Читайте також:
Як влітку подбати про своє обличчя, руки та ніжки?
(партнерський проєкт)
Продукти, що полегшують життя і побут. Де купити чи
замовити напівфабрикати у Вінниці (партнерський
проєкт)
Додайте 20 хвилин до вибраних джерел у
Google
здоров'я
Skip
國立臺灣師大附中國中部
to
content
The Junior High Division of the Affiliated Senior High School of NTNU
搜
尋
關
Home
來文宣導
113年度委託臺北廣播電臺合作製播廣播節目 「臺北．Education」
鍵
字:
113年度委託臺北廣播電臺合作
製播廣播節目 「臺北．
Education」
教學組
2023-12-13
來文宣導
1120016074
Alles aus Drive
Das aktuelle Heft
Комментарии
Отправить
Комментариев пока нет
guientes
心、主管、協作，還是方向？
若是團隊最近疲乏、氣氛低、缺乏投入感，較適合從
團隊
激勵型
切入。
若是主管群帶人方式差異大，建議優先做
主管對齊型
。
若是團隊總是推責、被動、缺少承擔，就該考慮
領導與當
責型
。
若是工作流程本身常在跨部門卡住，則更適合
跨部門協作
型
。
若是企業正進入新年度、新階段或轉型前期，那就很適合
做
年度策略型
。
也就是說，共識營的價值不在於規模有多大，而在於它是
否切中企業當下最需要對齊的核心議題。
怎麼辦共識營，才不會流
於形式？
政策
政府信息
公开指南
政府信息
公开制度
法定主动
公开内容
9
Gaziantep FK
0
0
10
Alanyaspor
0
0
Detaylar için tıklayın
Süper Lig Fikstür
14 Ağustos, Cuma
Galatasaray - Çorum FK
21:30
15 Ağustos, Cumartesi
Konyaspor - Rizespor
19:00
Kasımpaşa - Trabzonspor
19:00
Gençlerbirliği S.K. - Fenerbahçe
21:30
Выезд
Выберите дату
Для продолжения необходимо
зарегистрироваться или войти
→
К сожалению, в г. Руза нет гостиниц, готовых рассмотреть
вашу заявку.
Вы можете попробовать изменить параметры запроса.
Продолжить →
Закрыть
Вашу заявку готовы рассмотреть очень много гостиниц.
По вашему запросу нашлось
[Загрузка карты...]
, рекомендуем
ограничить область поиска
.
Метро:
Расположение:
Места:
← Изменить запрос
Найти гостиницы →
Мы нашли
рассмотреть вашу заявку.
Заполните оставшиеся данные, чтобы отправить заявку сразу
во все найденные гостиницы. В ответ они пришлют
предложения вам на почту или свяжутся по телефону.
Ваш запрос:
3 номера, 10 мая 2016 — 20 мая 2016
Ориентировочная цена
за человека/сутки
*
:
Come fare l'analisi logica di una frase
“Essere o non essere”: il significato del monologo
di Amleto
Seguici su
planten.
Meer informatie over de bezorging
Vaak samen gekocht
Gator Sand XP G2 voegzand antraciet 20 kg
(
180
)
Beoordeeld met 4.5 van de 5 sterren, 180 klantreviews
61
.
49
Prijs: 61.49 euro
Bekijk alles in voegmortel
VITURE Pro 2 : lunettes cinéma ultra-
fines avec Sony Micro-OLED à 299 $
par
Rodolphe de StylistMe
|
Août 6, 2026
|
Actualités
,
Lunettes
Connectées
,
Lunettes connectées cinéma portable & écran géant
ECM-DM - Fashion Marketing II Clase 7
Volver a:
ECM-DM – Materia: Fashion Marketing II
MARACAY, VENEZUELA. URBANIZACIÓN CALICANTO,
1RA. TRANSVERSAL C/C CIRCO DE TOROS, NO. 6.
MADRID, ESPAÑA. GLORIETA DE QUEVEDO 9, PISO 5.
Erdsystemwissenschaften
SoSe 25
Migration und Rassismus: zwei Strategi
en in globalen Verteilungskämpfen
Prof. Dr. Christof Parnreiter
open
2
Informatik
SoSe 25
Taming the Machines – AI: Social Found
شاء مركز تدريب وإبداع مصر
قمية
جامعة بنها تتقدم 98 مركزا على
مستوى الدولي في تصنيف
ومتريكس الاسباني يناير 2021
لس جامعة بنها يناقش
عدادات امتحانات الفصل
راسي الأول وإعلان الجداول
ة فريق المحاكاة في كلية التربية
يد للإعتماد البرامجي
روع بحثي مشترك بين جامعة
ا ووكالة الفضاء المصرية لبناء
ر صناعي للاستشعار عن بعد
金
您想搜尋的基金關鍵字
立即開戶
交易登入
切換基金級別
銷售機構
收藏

## Problem statement
Retype every line of the records above, character for character, with the same line breaks.

## Answer space
Читайте також:
Як влітку подбати про своє обличчя, руки та ніжки?
(партнерський проєкт)
Продукти, що полегшують життя і побут. Де купити чи
замовити напівфабрикати у Вінниці (партнерський
проєкт)
Додайте 20 хвилин до вибраних джерел у
Google
здоров'я
Skip
國立臺灣師大附中國中部
to
content
The Junior High Division of the Affiliated Senior High School of NTNU
搜
尋
關
Home
來文宣導
113年度委託臺北廣播電臺合作製播廣播節目 「臺北．Education」
鍵
字:
113年度委託臺北廣播電臺合作
製播廣播節目 「臺北．
Education」
教學組
2023-12-13
來文宣導
1120016074
Alles aus Drive
Das aktuelle Heft
Комментарии
Отправить
Комментариев пока нет
guientes
心、主管、協作，還是方向？
若是團隊最近疲乏、氣氛低、缺乏投入感，較適合從
團隊
激勵型
切入。
若是主管群帶人方式差異大，建議優先做
主管對齊型
。
若是團隊總是推責、被動、缺少承擔，就該考慮
領導與當
責型
。
若是工作流程本身常在跨部門卡住，則更適合
跨部門協作
型
。
若是企業正進入新年度、新階段或轉型前期，那就很適合
做
年度策略型
。
也就是說，共識營的價值不在於規模有多大，而在於它是
否切中企業當下最需要對齊的核心議題。
怎麼辦共識營，才不會流
於形式？
政策
政府信息
公开指南
政府信息
公开制度
法定主动
公开内容
9
Gaziantep FK
0
0
10
Alanyaspor
0
0
Detaylar için tıklayın
Süper Lig Fikstür
14 Ağustos, Cuma
Galatasaray - Çorum FK
21:30
15 Ağustos, Cumartesi
Konyaspor - Rizespor
19:00
Kasımpaşa - Trabzonspor
19:00
Gençlerbirliği S.K. - Fenerbahçe
21:30
Выезд
Выберите дату
Для продолжения необходимо
зарегистрироваться или войти
→
К сожалению, в г. Руза нет гостиниц, готовых рассмотреть
вашу заявку.
Вы можете попробовать изменить параметры запроса.
Продолжить →
Закрыть
Вашу заявку готовы рассмотреть очень много гостиниц.
По вашему запросу нашлось
[Загрузка карты...]
, рекомендуем
ограничить область поиска
.
Метро:
Расположение:
Места:
← Изменить запрос
Найти гостиницы →
Мы нашли
рассмотреть вашу заявку.
Заполните оставшиеся данные, чтобы отправить заявку сразу
во все найденные гостиницы. В ответ они пришлют
предложения вам на почту или свяжутся по телефону.
Ваш запрос:
3 номера, 10 мая 2016 — 20 мая 2016
Ориентировочная цена
за человека/сутки
*
:
Come fare l'analisi logica di una frase
“Essere o non essere”: il significato del monologo
di Amleto
Seguici su
planten.
Meer informatie over de bezorging
Vaak samen gekocht
Gator Sand XP G2 voegzand antraciet 20 kg
(
180
)
Beoordeeld met 4.5 van de 5 sterren, 180 klantreviews
61
.
49
Prijs: 61.49 euro
Bekijk alles in voegmortel
VITURE Pro 2 : lunettes cinéma ultra-
fines avec Sony Micro-OLED à 299 $
par
Rodolphe de StylistMe
|
Août 6, 2026
|
Actualités
,
Lunettes
Connectées
,
Lunettes connectées cinéma portable & écran géant
ECM-DM - Fashion Marketing II Clase 7
Volver a:
ECM-DM – Materia: Fashion Marketing II
MARACAY, VENEZUELA. URBANIZACIÓN CALICANTO,
1RA. TRANSVERSAL C/C CIRCO DE TOROS, NO. 6.
MADRID, ESPAÑA. GLORIETA DE QUEVEDO 9, PISO 5.
Erdsystemwissenschaften
SoSe 25
Migration und Rassismus: zwei Strategi
en in globalen Verteilungskämpfen
Prof. Dr. Christof Parnreiter
open
2
Informatik
SoSe 25
Taming the Machines – AI: Social Found
شاء مركز تدريب وإبداع مصر
قمية
جامعة بنها تتقدم 98 مركزا على
مستوى الدولي في تصنيف
ومتريكس الاسباني يناير 2021
لس جامعة بنها يناقش
عدادات امتحانات الفصل
راسي الأول وإعلان الجداول
ة فريق المحاكاة في كلية التربية
يد للإعتماد البرامجي
روع بحثي مشترك بين جامعة
ا ووكالة الفضاء المصرية لبناء
ر صناعي للاستشعار عن بعد
金
您想搜尋的基金關鍵字
立即開戶
交易登入
切換基金級別
銷售機構
收藏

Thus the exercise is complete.